Рвётся вся грудь от тоски...
Боже! Куда мне деваться?
Всё васильки, васильки...
Как они смеют смеяться?
Алексей Апухтин
Русланка снова пальнул из своей допотопной бузуки и, наконец-то, попал: тяжело ухнуло, заскрежетало, фашистский танк дёрнулся и застыл, взорвавшись оранжево-жёлтым пламенем.
- Одним гадом меньше! – Руслан триумфально вскинул руки, на мгновение выставившись из окопчика. Тотчас же сосуще зазвенел воздух, раздался глухой удар… Русланка опрокинулся и громко икнул, из горла у него хлынула кровь. Василий понял, что остался в окопе один.

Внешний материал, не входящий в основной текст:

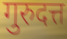
गुरुदत्त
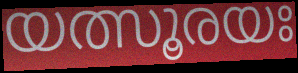
യത്സൂരയഃ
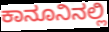
ಕಾನೂನಿನಲ್ಲಿ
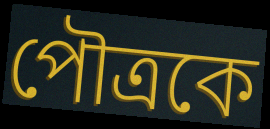
পৌত্রকে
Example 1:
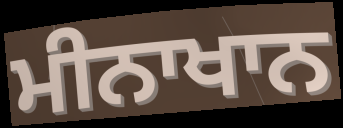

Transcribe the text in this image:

ਮੀਨਾਖਾਨ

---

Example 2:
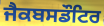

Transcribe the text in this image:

ਜੈਕਬਸਡੌਟਿਰ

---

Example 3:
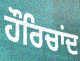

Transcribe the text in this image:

ਹੌਰਿਚਾਂਦ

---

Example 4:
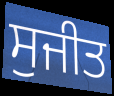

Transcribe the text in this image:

ਸੁਜੀਤ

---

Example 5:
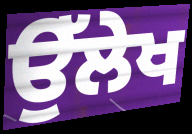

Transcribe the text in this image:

ਉੱਲੇਖ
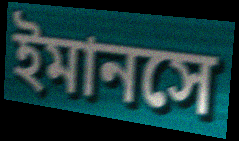
ইমানসে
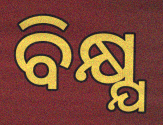
ବିକ୍ଷ୍ଯ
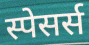
स्पेसर्स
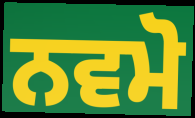
ਨਵਮੋ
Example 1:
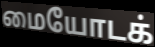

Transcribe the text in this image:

மையோடக்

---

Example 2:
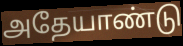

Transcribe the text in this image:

அதேயாண்டு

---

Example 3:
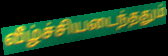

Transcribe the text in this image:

வீழ்ச்சியடைந்ததும்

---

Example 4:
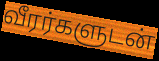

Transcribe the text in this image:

வீரர்களுடன்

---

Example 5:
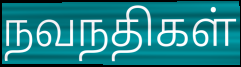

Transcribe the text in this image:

நவநதிகள்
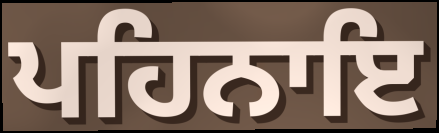
ਪਹਿਨਾਇ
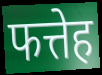
फत्तेह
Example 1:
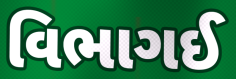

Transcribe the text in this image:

વિભાગઈ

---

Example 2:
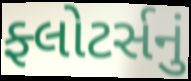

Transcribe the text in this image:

ફ્લોટર્સનું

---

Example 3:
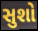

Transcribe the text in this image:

સુશો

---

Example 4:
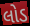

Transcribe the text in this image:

લોડ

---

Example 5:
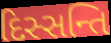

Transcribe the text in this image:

દિસ્સન્તિ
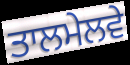
ਤਾਲਮੇਲਵੇ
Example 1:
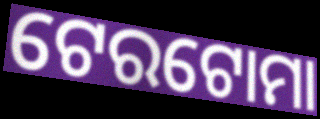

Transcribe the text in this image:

ଟେରଟୋମା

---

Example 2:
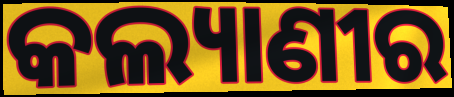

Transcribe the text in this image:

କଲ୍ୟାଣୀର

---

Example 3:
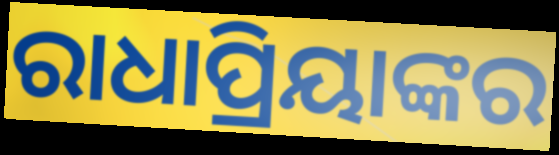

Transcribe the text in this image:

ରାଧାପ୍ରିୟାଙ୍କର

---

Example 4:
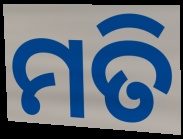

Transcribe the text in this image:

ମତି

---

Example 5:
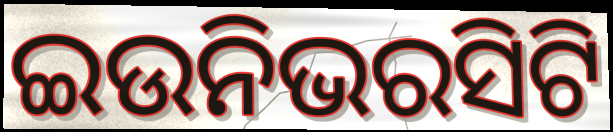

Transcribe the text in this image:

ଇଉନିଭରସିଟି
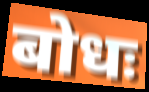
बोधः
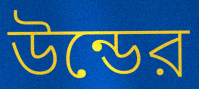
উন্ডের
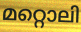
മറ്റൊലി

Он продолжал бегло стрелять, но танки – много танков, целый батальон, - зловеще урча, неотвратимо надвигались на его траншею: верно, крупными силами атакуют сегодня воро-фашисты. Из стольких переделок довелось Василию выбраться живьём, – но тут защемило сердце, с ледяной ясностью осознал он: всё, конец! Нынче не уцелеть!
На миг оторвавшись от прицела, он глянул вверх, туда, где, сквозь гарь и копоть, мирно просвечивал кусочек голубого ясного неба с крошечным, пушистым облачком. Совсем как много лет назад, в детстве, когда мама по утрам водила его гулять в Тимирязевский парк… Светло и покойно было вокруг, только сизые голуби, кружась, ворковали на тротуаре. А в парке степенно прохаживались по аллеям пенсионеры, молодые матери умиротворённо катили свои коляски, повизгивали, играя, собаки, да шустрые желтопузенькие синички склёвывали семечки прямо с ладошки. Возвращались домой, мама горкой накладывала гречневую кашу в его любимую глубокую тарелку с синим ободком, доверху заливала молоком. «Кушай до донышка, Василёк! Расти большой, Василёк!» - мама гладила его волосы, целовала в плечо. Пододвигала толстый, весь в дырочках, кусок настоящего, вкуснейшего сыра. И были мир и счастье, было светлое будущее, была Великая, Неделимая Русская Родина!
Танки Воронежских сепаратистов подползали вплотную. Трясущимися пальцами он лихорадочно нанизывал на ремень противотанковые гранаты: побольше, потеснее, все их сюда! В конвульсиях, содрогаясь, истекало его время. Вот мощным броском он вышвыривает своё тело из окопа, рвёт на бегу кольца, надсадно хрипит: «За Россию!»
За мгновенье до взрыва, всего его разметавшего на молекулы, почудилось Васильку: уже много раз, с тем же точно криком, бросался он когда-то под танки, - и несчётное число бросков, таких же самых, предначертано ему совершить… А, может, это фильм об Отечественной Войне пригрезился ему напоследок, патриотический фильм, что крутили для них, первоклашек, в начале двадцатых?